The MirrorARCHIVES: Jan 25-31.2007 Vol. 22 No. 31  

Terminal city

>> Mount Pleasant is a predictably grim Vancouver melodrama about drugs, prostitution and class

 

by MATTHEW HAYS


ACTING THEIR AGE: Jodie Whittaker and Peter O'Toole

 

 

Mount Pleasant is the actual name of a Vancouver neighbourhood, and that’s given some filmmakers an opportunity to come up with an ironic title for their movie. Mount Pleasant , you see, is anything but pleasant. It’s a grim ’hood grappling with several of the key woes facing Vancouverites: a large drug addict population, increasing gulf between the rich and poor and lack of sunshine. This movie revels in all three.
 

Writer/director Ross Weber has cited American Beauty and Happiness as inspirations, but Mount Pleasant feels most like chilly Robert Altman leftovers. Here, the lives of three couples intertwine, suggesting—as filmmakers are prone to do these days—that we are all connected in some way.
 

A married businessman with a troubled teenage daughter is actually himself getting blowjobs from a teenage prostitute. The prostitute is hustling to support her habit, and that of her boyfriend. A concerned citizen is horrified to see the married businessman fooling around with the prostitute in his gas-guzzling car. Concerned citizen’s wife happens to work as a drug counsellor, and has been trying to help prostitute. And drug counsellor herself is popping pills (oh, the irony!).
 

Mount Pleasant has its merits—in particular, cinematographer A. Jonathan Benny deserves praise for his carefully rendered compositions—but the film soon buckles under the weight of its own heavy-handed intentions. How can the kids be all right, it asks, when their parents are so messed up? How can people live happy lives when they lead them dishonestly? Aren’t real estate agents who live in tacky mansions every bit as morally dubious as crack hos, when you get right down to it? And really, aren’t we all just messed-up teenagers after all?

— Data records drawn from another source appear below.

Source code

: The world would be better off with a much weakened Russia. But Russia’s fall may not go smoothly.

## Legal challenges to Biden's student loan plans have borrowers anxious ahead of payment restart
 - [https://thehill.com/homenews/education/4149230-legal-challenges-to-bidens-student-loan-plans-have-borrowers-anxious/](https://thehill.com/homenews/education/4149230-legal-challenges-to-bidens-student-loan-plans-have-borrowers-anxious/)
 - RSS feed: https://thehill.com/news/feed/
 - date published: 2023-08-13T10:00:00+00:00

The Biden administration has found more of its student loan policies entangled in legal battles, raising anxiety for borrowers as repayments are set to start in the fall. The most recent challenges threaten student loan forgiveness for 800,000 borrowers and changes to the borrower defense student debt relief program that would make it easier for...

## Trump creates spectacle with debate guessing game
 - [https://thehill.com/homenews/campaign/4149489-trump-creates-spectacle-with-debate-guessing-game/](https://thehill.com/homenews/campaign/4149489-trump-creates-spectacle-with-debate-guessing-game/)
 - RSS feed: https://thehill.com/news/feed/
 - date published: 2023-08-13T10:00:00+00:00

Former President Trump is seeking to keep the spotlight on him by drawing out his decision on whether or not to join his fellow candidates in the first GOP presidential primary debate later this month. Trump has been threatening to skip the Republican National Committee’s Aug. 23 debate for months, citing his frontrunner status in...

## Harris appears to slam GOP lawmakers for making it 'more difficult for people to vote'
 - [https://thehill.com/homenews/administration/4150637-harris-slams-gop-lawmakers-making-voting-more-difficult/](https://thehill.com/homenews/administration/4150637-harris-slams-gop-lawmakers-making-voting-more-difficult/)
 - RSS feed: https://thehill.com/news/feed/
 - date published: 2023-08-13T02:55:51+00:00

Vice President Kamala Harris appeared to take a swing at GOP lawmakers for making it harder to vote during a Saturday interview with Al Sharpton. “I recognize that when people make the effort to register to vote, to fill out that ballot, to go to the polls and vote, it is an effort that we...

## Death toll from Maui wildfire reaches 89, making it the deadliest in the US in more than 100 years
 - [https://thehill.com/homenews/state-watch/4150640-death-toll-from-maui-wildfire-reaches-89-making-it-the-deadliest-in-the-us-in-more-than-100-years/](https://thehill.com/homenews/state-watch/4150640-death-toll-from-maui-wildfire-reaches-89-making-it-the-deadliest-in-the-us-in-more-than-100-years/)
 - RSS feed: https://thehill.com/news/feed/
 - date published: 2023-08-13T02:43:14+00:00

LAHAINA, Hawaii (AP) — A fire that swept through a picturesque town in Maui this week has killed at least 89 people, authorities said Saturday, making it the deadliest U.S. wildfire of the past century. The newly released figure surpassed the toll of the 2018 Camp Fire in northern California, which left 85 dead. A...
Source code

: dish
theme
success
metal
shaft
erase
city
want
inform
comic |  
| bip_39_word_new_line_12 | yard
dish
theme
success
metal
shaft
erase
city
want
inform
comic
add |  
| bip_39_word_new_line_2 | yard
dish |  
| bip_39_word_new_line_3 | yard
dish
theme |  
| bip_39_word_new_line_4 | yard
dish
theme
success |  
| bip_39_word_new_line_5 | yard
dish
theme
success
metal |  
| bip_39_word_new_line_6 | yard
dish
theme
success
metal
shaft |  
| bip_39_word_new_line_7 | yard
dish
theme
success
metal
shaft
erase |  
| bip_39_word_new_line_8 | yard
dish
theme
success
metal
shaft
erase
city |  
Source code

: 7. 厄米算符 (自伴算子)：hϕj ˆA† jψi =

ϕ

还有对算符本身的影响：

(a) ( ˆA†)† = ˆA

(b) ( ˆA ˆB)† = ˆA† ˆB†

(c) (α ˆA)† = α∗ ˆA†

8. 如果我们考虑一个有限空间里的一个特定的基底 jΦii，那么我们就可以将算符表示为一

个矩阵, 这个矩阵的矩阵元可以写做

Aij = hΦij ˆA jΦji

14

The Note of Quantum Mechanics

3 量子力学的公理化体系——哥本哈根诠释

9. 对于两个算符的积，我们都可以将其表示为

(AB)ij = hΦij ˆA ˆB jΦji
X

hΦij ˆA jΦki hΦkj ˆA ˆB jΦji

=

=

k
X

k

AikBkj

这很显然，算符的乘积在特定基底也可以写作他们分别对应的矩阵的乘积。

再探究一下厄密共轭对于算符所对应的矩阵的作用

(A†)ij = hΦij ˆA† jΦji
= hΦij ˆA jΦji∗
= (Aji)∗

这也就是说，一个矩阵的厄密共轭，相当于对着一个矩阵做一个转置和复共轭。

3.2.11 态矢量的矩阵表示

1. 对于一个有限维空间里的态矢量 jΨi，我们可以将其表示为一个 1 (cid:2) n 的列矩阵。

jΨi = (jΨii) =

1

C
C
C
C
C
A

These questions are interesting enough, I suppose, but really solid screenwriting requires at least a bit of subtlety. Here, Mount Pleasant commits a serious faux pas. At one point, the messed-up teen daughter confronts her father about his previously denied dalliances with teen prostitutes. In this scene, she utters what is clearly intended as one of the film’s main themes, angrily asking him what the difference is between herself and those young hookers. Film students, take note: please don’t do this.